*** Supplied material ***

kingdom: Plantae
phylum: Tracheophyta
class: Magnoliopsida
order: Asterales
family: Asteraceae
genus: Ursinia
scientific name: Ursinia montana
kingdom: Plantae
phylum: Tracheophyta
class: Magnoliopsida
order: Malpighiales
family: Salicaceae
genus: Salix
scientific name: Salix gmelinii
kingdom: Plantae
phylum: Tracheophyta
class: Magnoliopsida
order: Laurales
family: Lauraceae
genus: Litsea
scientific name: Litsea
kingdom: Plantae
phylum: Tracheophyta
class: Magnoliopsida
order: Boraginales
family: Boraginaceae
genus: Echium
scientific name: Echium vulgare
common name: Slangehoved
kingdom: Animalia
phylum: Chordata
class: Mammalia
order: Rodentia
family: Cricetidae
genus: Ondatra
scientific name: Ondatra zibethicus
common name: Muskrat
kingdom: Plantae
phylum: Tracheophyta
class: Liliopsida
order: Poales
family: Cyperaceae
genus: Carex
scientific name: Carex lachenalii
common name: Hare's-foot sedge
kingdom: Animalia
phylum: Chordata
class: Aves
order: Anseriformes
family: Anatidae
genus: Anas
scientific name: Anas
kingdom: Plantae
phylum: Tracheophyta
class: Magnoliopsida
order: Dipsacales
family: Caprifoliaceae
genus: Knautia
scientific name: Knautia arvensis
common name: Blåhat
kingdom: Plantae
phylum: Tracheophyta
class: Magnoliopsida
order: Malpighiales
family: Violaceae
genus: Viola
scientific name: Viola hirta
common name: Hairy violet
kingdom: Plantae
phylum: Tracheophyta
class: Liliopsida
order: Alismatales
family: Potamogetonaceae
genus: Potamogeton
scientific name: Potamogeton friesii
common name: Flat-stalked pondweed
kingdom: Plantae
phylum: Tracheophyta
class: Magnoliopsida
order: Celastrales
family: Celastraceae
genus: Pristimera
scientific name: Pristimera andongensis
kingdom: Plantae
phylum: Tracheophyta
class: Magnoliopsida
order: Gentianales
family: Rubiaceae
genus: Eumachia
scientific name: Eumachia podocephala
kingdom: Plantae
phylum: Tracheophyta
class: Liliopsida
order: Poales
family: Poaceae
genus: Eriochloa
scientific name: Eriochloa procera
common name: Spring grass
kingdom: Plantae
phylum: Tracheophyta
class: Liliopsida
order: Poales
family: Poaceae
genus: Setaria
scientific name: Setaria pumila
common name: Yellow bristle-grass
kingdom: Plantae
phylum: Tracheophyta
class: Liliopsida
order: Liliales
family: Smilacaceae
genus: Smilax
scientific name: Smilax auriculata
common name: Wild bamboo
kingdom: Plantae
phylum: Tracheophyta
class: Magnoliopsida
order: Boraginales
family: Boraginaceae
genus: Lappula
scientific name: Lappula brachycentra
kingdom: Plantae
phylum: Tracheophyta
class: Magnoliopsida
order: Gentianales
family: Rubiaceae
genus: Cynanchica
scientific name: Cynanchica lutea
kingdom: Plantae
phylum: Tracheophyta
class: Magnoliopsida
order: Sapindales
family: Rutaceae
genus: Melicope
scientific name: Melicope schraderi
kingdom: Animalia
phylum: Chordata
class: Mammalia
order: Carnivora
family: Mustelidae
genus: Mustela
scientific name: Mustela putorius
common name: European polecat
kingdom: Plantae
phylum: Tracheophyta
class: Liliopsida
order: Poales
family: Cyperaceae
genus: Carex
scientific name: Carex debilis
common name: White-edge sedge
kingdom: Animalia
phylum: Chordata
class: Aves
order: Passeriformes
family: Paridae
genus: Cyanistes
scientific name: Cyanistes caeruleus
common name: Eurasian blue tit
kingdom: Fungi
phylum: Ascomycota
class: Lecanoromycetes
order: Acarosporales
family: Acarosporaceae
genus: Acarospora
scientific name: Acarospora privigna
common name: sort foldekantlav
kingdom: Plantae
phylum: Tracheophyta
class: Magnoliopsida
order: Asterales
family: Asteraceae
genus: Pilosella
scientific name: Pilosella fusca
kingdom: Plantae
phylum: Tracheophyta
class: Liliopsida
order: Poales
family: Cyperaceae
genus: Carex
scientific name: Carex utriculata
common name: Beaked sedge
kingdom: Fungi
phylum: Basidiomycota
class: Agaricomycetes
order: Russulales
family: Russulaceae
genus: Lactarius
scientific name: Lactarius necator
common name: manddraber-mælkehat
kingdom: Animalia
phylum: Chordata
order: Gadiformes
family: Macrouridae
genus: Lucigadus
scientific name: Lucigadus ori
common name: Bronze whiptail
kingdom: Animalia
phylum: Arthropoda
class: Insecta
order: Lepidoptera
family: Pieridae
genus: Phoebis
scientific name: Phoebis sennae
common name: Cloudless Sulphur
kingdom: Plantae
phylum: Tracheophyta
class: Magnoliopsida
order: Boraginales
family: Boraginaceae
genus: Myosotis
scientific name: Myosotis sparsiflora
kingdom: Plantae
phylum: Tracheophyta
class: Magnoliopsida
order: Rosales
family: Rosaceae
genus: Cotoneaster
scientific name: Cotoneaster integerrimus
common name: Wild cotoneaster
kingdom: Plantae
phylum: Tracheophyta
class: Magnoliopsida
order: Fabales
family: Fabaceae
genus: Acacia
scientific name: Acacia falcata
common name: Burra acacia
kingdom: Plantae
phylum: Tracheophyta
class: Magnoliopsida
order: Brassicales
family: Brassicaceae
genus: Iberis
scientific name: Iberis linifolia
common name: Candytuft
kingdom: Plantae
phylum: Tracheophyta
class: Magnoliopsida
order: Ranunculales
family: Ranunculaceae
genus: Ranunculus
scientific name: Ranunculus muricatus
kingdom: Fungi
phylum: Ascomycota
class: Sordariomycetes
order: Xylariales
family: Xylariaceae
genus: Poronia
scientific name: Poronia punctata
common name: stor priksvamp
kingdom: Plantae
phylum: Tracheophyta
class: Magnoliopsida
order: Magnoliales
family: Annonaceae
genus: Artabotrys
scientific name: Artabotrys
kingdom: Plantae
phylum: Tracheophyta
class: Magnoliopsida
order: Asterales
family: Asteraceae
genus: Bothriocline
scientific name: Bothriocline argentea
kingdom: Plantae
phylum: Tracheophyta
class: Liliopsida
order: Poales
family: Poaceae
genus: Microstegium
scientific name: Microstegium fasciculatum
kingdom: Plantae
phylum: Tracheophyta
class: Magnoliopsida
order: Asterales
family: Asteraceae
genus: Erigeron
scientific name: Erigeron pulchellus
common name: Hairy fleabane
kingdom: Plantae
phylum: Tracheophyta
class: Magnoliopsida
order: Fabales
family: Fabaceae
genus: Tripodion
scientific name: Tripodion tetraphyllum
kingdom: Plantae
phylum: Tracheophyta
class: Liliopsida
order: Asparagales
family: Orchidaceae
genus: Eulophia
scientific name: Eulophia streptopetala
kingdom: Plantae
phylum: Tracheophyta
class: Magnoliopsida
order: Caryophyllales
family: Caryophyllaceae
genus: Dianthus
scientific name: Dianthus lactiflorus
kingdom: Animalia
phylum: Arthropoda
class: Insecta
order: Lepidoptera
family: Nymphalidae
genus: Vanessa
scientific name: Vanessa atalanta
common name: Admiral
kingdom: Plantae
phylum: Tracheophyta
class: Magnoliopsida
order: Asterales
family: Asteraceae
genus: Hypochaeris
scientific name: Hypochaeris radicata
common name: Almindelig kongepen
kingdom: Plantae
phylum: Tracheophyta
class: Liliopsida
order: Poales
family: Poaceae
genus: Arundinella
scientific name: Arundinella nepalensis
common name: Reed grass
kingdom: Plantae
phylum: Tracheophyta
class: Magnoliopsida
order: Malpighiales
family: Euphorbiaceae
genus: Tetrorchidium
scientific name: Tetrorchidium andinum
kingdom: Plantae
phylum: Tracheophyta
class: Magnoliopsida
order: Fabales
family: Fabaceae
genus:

***

| Exercise aim |
Please copy every line of the material above word for word, keeping each one in its original order.

| Problem solution |
kingdom: Plantae
phylum: Tracheophyta
class: Magnoliopsida
order: Asterales
family: Asteraceae
genus: Ursinia
scientific name: Ursinia montana
kingdom: Plantae
phylum: Tracheophyta
class: Magnoliopsida
order: Malpighiales
family: Salicaceae
genus: Salix
scientific name: Salix gmelinii
kingdom: Plantae
phylum: Tracheophyta
class: Magnoliopsida
order: Laurales
family: Lauraceae
genus: Litsea
scientific name: Litsea
kingdom: Plantae
phylum: Tracheophyta
class: Magnoliopsida
order: Boraginales
family: Boraginaceae
genus: Echium
scientific name: Echium vulgare
common name: Slangehoved
kingdom: Animalia
phylum: Chordata
class: Mammalia
order: Rodentia
family: Cricetidae
genus: Ondatra
scientific name: Ondatra zibethicus
common name: Muskrat
kingdom: Plantae
phylum: Tracheophyta
class: Liliopsida
order: Poales
family: Cyperaceae
genus: Carex
scientific name: Carex lachenalii
common name: Hare's-foot sedge
kingdom: Animalia
phylum: Chordata
class: Aves
order: Anseriformes
family: Anatidae
genus: Anas
scientific name: Anas
kingdom: Plantae
phylum: Tracheophyta
class: Magnoliopsida
order: Dipsacales
family: Caprifoliaceae
genus: Knautia
scientific name: Knautia arvensis
common name: Blåhat
kingdom: Plantae
phylum: Tracheophyta
class: Magnoliopsida
order: Malpighiales
family: Violaceae
genus: Viola
scientific name: Viola hirta
common name: Hairy violet
kingdom: Plantae
phylum: Tracheophyta
class: Liliopsida
order: Alismatales
family: Potamogetonaceae
genus: Potamogeton
scientific name: Potamogeton friesii
common name: Flat-stalked pondweed
kingdom: Plantae
phylum: Tracheophyta
class: Magnoliopsida
order: Celastrales
family: Celastraceae
genus: Pristimera
scientific name: Pristimera andongensis
kingdom: Plantae
phylum: Tracheophyta
class: Magnoliopsida
order: Gentianales
family: Rubiaceae
genus: Eumachia
scientific name: Eumachia podocephala
kingdom: Plantae
phylum: Tracheophyta
class: Liliopsida
order: Poales
family: Poaceae
genus: Eriochloa
scientific name: Eriochloa procera
common name: Spring grass
kingdom: Plantae
phylum: Tracheophyta
class: Liliopsida
order: Poales
family: Poaceae
genus: Setaria
scientific name: Setaria pumila
common name: Yellow bristle-grass
kingdom: Plantae
phylum: Tracheophyta
class: Liliopsida
order: Liliales
family: Smilacaceae
genus: Smilax
scientific name: Smilax auriculata
common name: Wild bamboo
kingdom: Plantae
phylum: Tracheophyta
class: Magnoliopsida
order: Boraginales
family: Boraginaceae
genus: Lappula
scientific name: Lappula brachycentra
kingdom: Plantae
phylum: Tracheophyta
class: Magnoliopsida
order: Gentianales
family: Rubiaceae
genus: Cynanchica
scientific name: Cynanchica lutea
kingdom: Plantae
phylum: Tracheophyta
class: Magnoliopsida
order: Sapindales
family: Rutaceae
genus: Melicope
scientific name: Melicope schraderi
kingdom: Animalia
phylum: Chordata
class: Mammalia
order: Carnivora
family: Mustelidae
genus: Mustela
scientific name: Mustela putorius
common name: European polecat
kingdom: Plantae
phylum: Tracheophyta
class: Liliopsida
order: Poales
family: Cyperaceae
genus: Carex
scientific name: Carex debilis
common name: White-edge sedge
kingdom: Animalia
phylum: Chordata
class: Aves
order: Passeriformes
family: Paridae
genus: Cyanistes
scientific name: Cyanistes caeruleus
common name: Eurasian blue tit
kingdom: Fungi
phylum: Ascomycota
class: Lecanoromycetes
order: Acarosporales
family: Acarosporaceae
genus: Acarospora
scientific name: Acarospora privigna
common name: sort foldekantlav
kingdom: Plantae
phylum: Tracheophyta
class: Magnoliopsida
order: Asterales
family: Asteraceae
genus: Pilosella
scientific name: Pilosella fusca
kingdom: Plantae
phylum: Tracheophyta
class: Liliopsida
order: Poales
family: Cyperaceae
genus: Carex
scientific name: Carex utriculata
common name: Beaked sedge
kingdom: Fungi
phylum: Basidiomycota
class: Agaricomycetes
order: Russulales
family: Russulaceae
genus: Lactarius
scientific name: Lactarius necator
common name: manddraber-mælkehat
kingdom: Animalia
phylum: Chordata
order: Gadiformes
family: Macrouridae
genus: Lucigadus
scientific name: Lucigadus ori
common name: Bronze whiptail
kingdom: Animalia
phylum: Arthropoda
class: Insecta
order: Lepidoptera
family: Pieridae
genus: Phoebis
scientific name: Phoebis sennae
common name: Cloudless Sulphur
kingdom: Plantae
phylum: Tracheophyta
class: Magnoliopsida
order: Boraginales
family: Boraginaceae
genus: Myosotis
scientific name: Myosotis sparsiflora
kingdom: Plantae
phylum: Tracheophyta
class: Magnoliopsida
order: Rosales
family: Rosaceae
genus: Cotoneaster
scientific name: Cotoneaster integerrimus
common name: Wild cotoneaster
kingdom: Plantae
phylum: Tracheophyta
class: Magnoliopsida
order: Fabales
family: Fabaceae
genus: Acacia
scientific name: Acacia falcata
common name: Burra acacia
kingdom: Plantae
phylum: Tracheophyta
class: Magnoliopsida
order: Brassicales
family: Brassicaceae
genus: Iberis
scientific name: Iberis linifolia
common name: Candytuft
kingdom: Plantae
phylum: Tracheophyta
class: Magnoliopsida
order: Ranunculales
family: Ranunculaceae
genus: Ranunculus
scientific name: Ranunculus muricatus
kingdom: Fungi
phylum: Ascomycota
class: Sordariomycetes
order: Xylariales
family: Xylariaceae
genus: Poronia
scientific name: Poronia punctata
common name: stor priksvamp
kingdom: Plantae
phylum: Tracheophyta
class: Magnoliopsida
order: Magnoliales
family: Annonaceae
genus: Artabotrys
scientific name: Artabotrys
kingdom: Plantae
phylum: Tracheophyta
class: Magnoliopsida
order: Asterales
family: Asteraceae
genus: Bothriocline
scientific name: Bothriocline argentea
kingdom: Plantae
phylum: Tracheophyta
class: Liliopsida
order: Poales
family: Poaceae
genus: Microstegium
scientific name: Microstegium fasciculatum
kingdom: Plantae
phylum: Tracheophyta
class: Magnoliopsida
order: Asterales
family: Asteraceae
genus: Erigeron
scientific name: Erigeron pulchellus
common name: Hairy fleabane
kingdom: Plantae
phylum: Tracheophyta
class: Magnoliopsida
order: Fabales
family: Fabaceae
genus: Tripodion
scientific name: Tripodion tetraphyllum
kingdom: Plantae
phylum: Tracheophyta
class: Liliopsida
order: Asparagales
family: Orchidaceae
genus: Eulophia
scientific name: Eulophia streptopetala
kingdom: Plantae
phylum: Tracheophyta
class: Magnoliopsida
order: Caryophyllales
family: Caryophyllaceae
genus: Dianthus
scientific name: Dianthus lactiflorus
kingdom: Animalia
phylum: Arthropoda
class: Insecta
order: Lepidoptera
family: Nymphalidae
genus: Vanessa
scientific name: Vanessa atalanta
common name: Admiral
kingdom: Plantae
phylum: Tracheophyta
class: Magnoliopsida
order: Asterales
family: Asteraceae
genus: Hypochaeris
scientific name: Hypochaeris radicata
common name: Almindelig kongepen
kingdom: Plantae
phylum: Tracheophyta
class: Liliopsida
order: Poales
family: Poaceae
genus: Arundinella
scientific name: Arundinella nepalensis
common name: Reed grass
kingdom: Plantae
phylum: Tracheophyta
class: Magnoliopsida
order: Malpighiales
family: Euphorbiaceae
genus: Tetrorchidium
scientific name: Tetrorchidium andinum
kingdom: Plantae
phylum: Tracheophyta
class: Magnoliopsida
order: Fabales
family: Fabaceae
genus:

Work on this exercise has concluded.